L’extrême droite s’en est prise dimanche au parlement à l’œuvre de Georgia Lale et le lendemain George Gerapetritis “a demandé le retrait”, a déploré mardi l’artiste dans une intervention publique. Dans un pays chatouilleux sur les questions d’identité nationale, Dimitris Natsios, le chef du parti nationaliste grec Niki (Victoire) a déploré que le drapeau grec soit devenu “un chiffon” dans cette œuvre.

“J’ai vu mardi sur internet que mon œuvre a été retirée sans que je sois présente. Je suis allée au consulat et j’ai retiré le second tableau et récupéré le Flag”, a déclaré Georgia Lale aux médias alors que l’exposition a été définitivement annulée.
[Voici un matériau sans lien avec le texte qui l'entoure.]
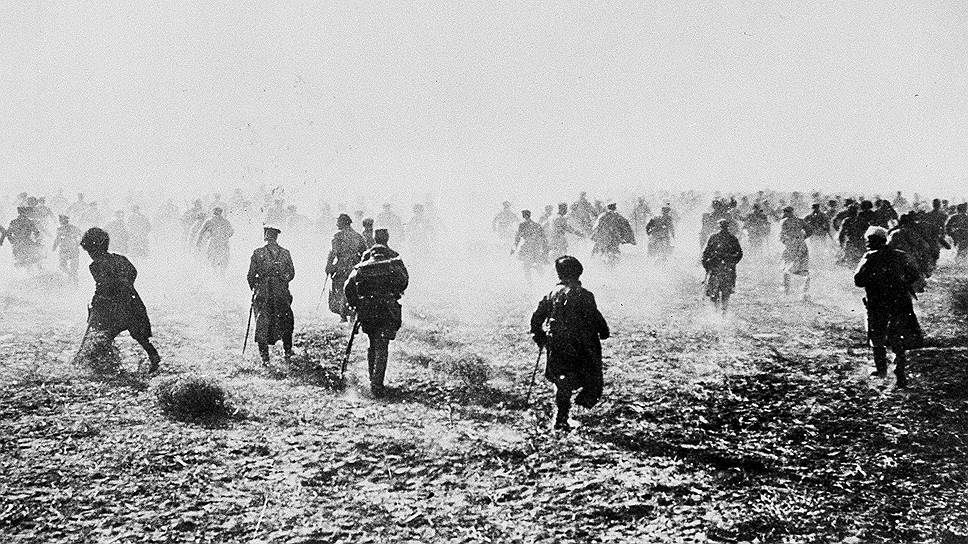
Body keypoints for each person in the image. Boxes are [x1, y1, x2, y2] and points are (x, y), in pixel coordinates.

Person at [530, 255, 609, 432]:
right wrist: (603, 331)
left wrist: (540, 337)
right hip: (580, 345)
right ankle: (568, 414)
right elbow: (595, 317)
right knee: (588, 375)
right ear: (578, 273)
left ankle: (561, 417)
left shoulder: (551, 294)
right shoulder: (585, 295)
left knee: (562, 379)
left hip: (557, 344)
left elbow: (536, 319)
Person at [79, 227, 161, 373]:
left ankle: (106, 365)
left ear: (93, 249)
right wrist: (126, 285)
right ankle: (153, 357)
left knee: (103, 336)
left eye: (90, 251)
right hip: (131, 301)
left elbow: (103, 286)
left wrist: (96, 303)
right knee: (140, 336)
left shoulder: (96, 266)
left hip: (112, 308)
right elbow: (133, 272)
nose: (90, 255)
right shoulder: (120, 259)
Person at [854, 226, 924, 388]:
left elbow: (858, 280)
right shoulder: (900, 255)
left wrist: (875, 281)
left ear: (873, 242)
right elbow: (914, 274)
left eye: (869, 241)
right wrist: (900, 283)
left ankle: (881, 370)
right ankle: (899, 369)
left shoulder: (869, 257)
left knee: (877, 335)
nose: (867, 244)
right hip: (900, 300)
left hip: (877, 301)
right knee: (898, 334)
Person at [344, 229, 409, 395]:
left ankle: (372, 379)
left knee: (372, 343)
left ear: (374, 239)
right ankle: (377, 384)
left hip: (368, 309)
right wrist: (394, 293)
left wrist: (356, 304)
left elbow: (349, 286)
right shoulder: (394, 258)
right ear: (387, 239)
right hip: (387, 308)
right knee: (382, 345)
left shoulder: (365, 259)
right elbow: (404, 281)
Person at [247, 225, 296, 364]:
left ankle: (265, 359)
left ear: (265, 237)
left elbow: (250, 276)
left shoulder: (258, 253)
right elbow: (291, 273)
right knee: (285, 321)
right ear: (276, 237)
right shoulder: (285, 253)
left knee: (262, 323)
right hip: (281, 293)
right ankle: (287, 353)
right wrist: (282, 281)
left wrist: (255, 289)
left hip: (263, 293)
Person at [326, 213, 367, 322]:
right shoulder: (358, 236)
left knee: (339, 289)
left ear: (343, 223)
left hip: (341, 267)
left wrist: (329, 265)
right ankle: (352, 313)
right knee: (353, 290)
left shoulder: (337, 236)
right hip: (355, 267)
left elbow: (332, 253)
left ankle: (343, 315)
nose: (337, 224)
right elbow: (364, 252)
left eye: (338, 222)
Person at [702, 219, 743, 312]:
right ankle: (722, 311)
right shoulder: (732, 238)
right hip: (724, 268)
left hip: (718, 268)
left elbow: (706, 253)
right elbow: (739, 254)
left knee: (717, 291)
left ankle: (718, 311)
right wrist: (732, 262)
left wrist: (706, 265)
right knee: (725, 291)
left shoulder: (715, 237)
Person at [779, 207, 810, 299]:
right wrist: (802, 238)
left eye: (786, 212)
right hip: (801, 245)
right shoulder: (800, 221)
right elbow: (809, 231)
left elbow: (782, 235)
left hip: (792, 246)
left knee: (787, 268)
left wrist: (786, 242)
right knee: (803, 269)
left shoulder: (785, 222)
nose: (785, 214)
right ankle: (804, 291)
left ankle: (787, 291)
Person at [513, 210, 549, 280]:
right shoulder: (536, 225)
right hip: (536, 247)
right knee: (538, 265)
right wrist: (545, 247)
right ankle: (544, 280)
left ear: (523, 216)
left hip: (527, 248)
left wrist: (514, 248)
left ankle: (530, 282)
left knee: (527, 267)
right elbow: (543, 237)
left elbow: (518, 238)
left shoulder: (522, 225)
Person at [196, 207, 235, 272]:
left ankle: (215, 273)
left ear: (214, 212)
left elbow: (201, 232)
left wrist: (198, 242)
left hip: (214, 243)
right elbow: (231, 232)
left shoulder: (210, 221)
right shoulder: (226, 222)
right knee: (223, 262)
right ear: (221, 213)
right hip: (224, 244)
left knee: (212, 261)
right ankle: (222, 274)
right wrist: (225, 236)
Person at [52, 215, 82, 283]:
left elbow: (57, 239)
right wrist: (78, 243)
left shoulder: (61, 229)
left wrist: (54, 248)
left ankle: (72, 277)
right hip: (71, 250)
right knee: (71, 268)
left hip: (67, 250)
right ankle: (73, 278)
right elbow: (81, 235)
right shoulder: (73, 228)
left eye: (61, 220)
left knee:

Le retrait de Flag a soulevé de nombreuses critiques, notamment des mouvements féministes mais aussi au sein du gouvernement conservateur et faisait mercredi la Une de nombreux journaux grecs tandis que le hashtag #semaia (flag en grec) était la première tendance sur X/Twitter.

“Nous devons comprendre la liberté d’expression artistique”, a affirmé mardi Dimitris Kairidis, le ministre des Migrations, à la radio Parapolitika. La ministre de la Culture Lina Mendoni a également jugé “à titre personnel” qu’une œuvre d’art “ne devait pas être censurée”. Le centre féministe Diotima a accusé le gouvernement de “censure”, soulignant que l’œuvre avait été prise pour “cible par l’extrême droite avant d’être retirée par le ministère des Affaires étrangères”. “Je suis contente que la Commission culturelle et le consulat grec m’aient offert une plateforme pour mon art et m’aient soutenue […], la responsabilité incombe à George Gerapetritis qui a censuré mon œuvre pour satisfaire le parti d’extrême droite”, a déclaré Georgia Lalou à l’AFP.